Mistral AI released Medium 3.5 on April 29, a 128B dense model with a 256k context window and open weights under a modified MIT license. Alongside the model, the company launched remote coding agents in its Vibe CLI that run in cloud isolation, work through long tasks without developer supervision, and open pull requests when finished.
Medium 3.5 scores 77.6% on SWE-Bench Verified, ahead of Mistral’s own Devstral 2 and Qwen3.5 397B A17B, according to Mistral. The model also scores 91.4 on the τ³-Telecom agentic benchmark. Reasoning effort is configurable per request, meaning the same model handles quick chat replies and extended agentic runs. Mistral trained the vision encoder from scratch for variable image sizes and aspect ratios.
Cloud Agents, Not Local Loops
The bigger product shift is architectural. Coding agents in Vibe now run remotely in isolated sandboxes rather than on a developer’s laptop. Sessions can be spawned from the CLI or directly from Le Chat, Mistral’s web interface. Multiple sessions run in parallel. A local CLI session can be “teleported” to the cloud mid-task, carrying session history, task state, and approvals across environments.
Each session gets broad permissions within its sandbox for edits and installs. When work completes, the agent can open a pull request on GitHub and send a notification. Developers review the output rather than monitoring every step.
“Coding agents have mostly lived on your laptop. Today we’re moving them to the cloud, where they run on their own, in parallel, and you stop being the bottleneck on every step the agent takes,” Mistral wrote in the announcement.
Vibe integrates with GitHub for code and pull requests, Linear and Jira for issues, Sentry for incidents, and Slack or Teams for notifications. The target workload is high-volume, well-defined work: module refactors, test generation, dependency upgrades, CI investigations, and bug fixes.
The Coders Blog characterized the shift as a move “from a synchronous request-response model to an ‘offload and notify’ paradigm,” arguing that local LLM integration patterns are hitting scalability limits as agentic tasks grow more complex and longer-running.
Work Mode in Le Chat
Mistral also launched Work mode in Le Chat (preview), a new agentic mode powered by Medium 3.5 that handles multi-step tasks across connected tools. Work mode keeps connectors on by default, letting the agent reach into email, calendar, documents, and messaging platforms without manual configuration.
Use cases include: catching up across email, messages, and calendar in a single run; preparing meeting briefs with attendee context and talking points; triaging inboxes and drafting replies; creating Jira issues from discussions; and sending Slack summaries.
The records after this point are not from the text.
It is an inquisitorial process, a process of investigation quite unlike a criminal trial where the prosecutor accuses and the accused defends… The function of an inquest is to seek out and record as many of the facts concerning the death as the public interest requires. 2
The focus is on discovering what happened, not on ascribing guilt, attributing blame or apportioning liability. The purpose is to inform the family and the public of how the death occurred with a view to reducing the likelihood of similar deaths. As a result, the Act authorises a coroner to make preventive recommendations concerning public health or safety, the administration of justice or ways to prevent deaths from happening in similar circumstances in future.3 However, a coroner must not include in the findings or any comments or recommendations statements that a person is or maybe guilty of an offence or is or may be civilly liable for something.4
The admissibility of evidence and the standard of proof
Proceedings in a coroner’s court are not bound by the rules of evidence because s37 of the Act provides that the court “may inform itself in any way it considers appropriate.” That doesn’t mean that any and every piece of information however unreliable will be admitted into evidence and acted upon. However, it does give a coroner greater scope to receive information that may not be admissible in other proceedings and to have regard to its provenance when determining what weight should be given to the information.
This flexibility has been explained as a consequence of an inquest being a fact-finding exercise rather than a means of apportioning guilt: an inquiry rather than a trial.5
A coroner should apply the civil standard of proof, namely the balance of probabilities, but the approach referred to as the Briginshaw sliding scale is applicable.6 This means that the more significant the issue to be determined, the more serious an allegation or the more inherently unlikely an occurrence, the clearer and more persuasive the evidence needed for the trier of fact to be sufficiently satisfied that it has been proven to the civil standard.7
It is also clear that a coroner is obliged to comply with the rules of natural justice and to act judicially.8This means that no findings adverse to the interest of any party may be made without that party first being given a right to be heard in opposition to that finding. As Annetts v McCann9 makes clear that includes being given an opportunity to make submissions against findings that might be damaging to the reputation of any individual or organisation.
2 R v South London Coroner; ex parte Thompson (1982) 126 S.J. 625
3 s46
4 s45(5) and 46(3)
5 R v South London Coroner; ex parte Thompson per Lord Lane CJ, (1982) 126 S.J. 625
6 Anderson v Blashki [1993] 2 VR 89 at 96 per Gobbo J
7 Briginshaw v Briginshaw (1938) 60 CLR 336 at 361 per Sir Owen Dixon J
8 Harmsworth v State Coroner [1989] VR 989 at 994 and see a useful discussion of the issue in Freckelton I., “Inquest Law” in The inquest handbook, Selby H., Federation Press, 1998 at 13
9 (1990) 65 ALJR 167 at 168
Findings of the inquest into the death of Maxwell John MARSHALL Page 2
Every tool call and reasoning step is visible during execution. Le Chat requires explicit approval before sensitive actions like sending messages or modifying data.
Pricing and Availability
Medium 3.5 is available through the Mistral API at $1.50 per million input tokens and $7.50 per million output tokens. Open weights are on Hugging Face. The model is also available on NVIDIA build.nvidia.com endpoints and as an NVIDIA NIM containerized inference microservice. Self-hosting requires as few as four GPUs.
Remote agents and Work mode are available on Le Chat Pro, Team, and Enterprise plans. Medium 3.5 replaces Devstral 2 as the default model in both Vibe CLI and Le Chat.